Records for this task >>

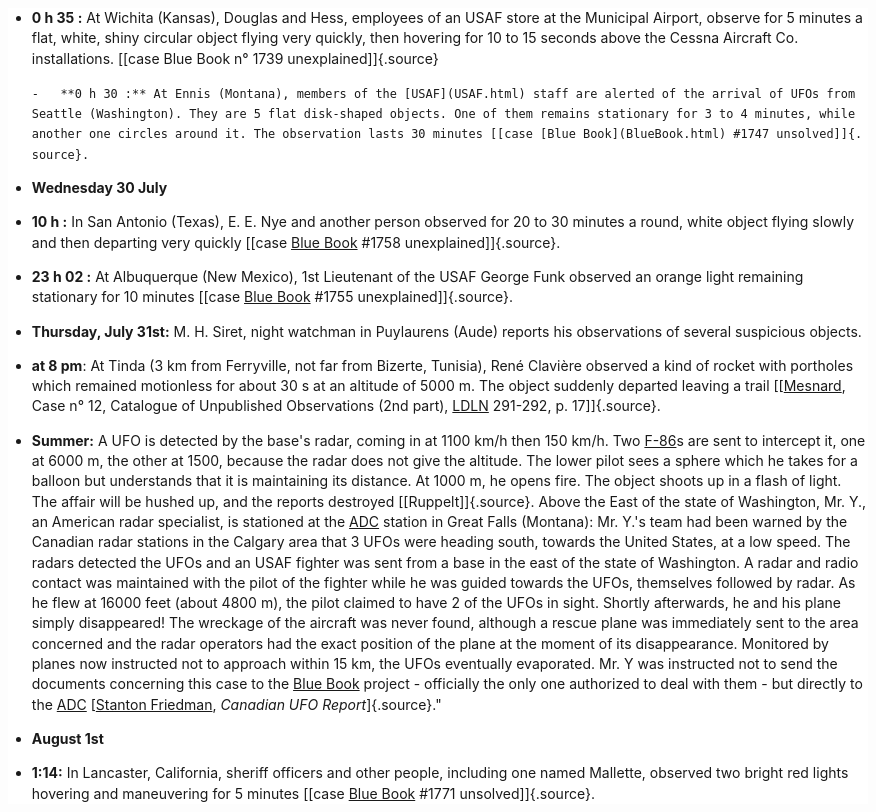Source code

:-   **0 h 35 :** At Wichita (Kansas), Douglas and Hess, employees of an USAF store at the Municipal Airport, observe for 5 minutes a flat, white, shiny circular object flying very quickly, then hovering for 10 to 15 seconds above the Cessna Aircraft Co. installations. [[case Blue Book n° 1739 unexplained]]{.source}

        -   **0 h 30 :** At Ennis (Montana), members of the [USAF](USAF.html) staff are alerted of the arrival of UFOs from Seattle (Washington). They are 5 flat disk-shaped objects. One of them remains stationary for 3 to 4 minutes, while another one circles around it. The observation lasts 30 minutes [[case [Blue Book](BlueBook.html) #1747 unsolved]]{.source}.


-   **Wednesday 30 July**


-   **10 h :** In San Antonio (Texas), E. E. Nye and another person observed for 20 to 30 minutes a round, white object flying slowly and then departing very quickly [[case [Blue Book](BlueBook.html) #1758 unexplained]]{.source}.


-   **23 h 02 :** At Albuquerque (New Mexico), 1st Lieutenant of the USAF George Funk observed an orange light remaining stationary for 10 minutes [[case [Blue Book](BlueBook.html) #1755 unexplained]]{.source}.


-   **Thursday, July 31st:** M. H. Siret, night watchman in Puylaurens (Aude) reports his observations of several suspicious objects.

-   **at 8 pm**: At Tinda (3 km from Ferryville, not far from Bizerte, Tunisia), René Clavière observed a kind of rocket with portholes which remained motionless for about 30 s at an altitude of 5000 m. The object suddenly departed leaving a trail [[[Mesnard](MesnardJoel.html), Case n° 12, Catalogue of Unpublished Observations (2nd part), [LDLN](LDLN.html) 291-292, p. 17]]{.source}.

- **Summer:** A UFO is detected by the base's radar, coming in at 1100 km/h then 150 km/h. Two [F-86](appareils.html#F86)s are sent to intercept it, one at 6000 m, the other at 1500, because the radar does not give the altitude. The lower pilot sees a sphere which he takes for a balloon but understands that it is maintaining its distance. At 1000 m, he opens fire. The object shoots up in a flash of light. The affair will be hushed up, and the reports destroyed [[Ruppelt]]{.source}.
Above the East of the state of Washington, Mr. Y., an American radar specialist, is stationed at the [ADC](ADC.html) station in Great Falls (Montana): Mr. Y.'s team had been warned by the Canadian radar stations in the Calgary area that 3 UFOs were heading south, towards the United States, at a low speed. The radars detected the UFOs and an USAF fighter was sent from a base in the east of the state of Washington. A radar and radio contact was maintained with the pilot of the fighter while he was guided towards the UFOs, themselves followed by radar. As he flew at 16000 feet (about 4800 m), the pilot claimed to have 2 of the UFOs in sight. Shortly afterwards, he and his plane simply disappeared! The wreckage of the aircraft was never found, although a rescue plane was immediately sent to the area concerned and the radar operators had the exact position of the plane at the moment of its disappearance. Monitored by planes now instructed not to approach within 15 km, the UFOs eventually evaporated. Mr. Y was instructed not to send the documents concerning this case to the [Blue Book](BlueBook.html) project - officially the only one authorized to deal with them - but directly to the [ADC](ADC.html) [[Stanton Friedman](FriedmanStanton.html), *Canadian UFO Report*]{.source}."


-   **August 1st**


-   **1:14:** In Lancaster, California, sheriff officers and other people, including one named Mallette, observed two bright red lights hovering and maneuvering for 5 minutes [[case [Blue Book](BlueBook.html) #1771 unsolved]]{.source}.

Work instruction >>
Across the whole listing, how many lines contain the string "July"? Give the number and no more.

Exercise output >>
2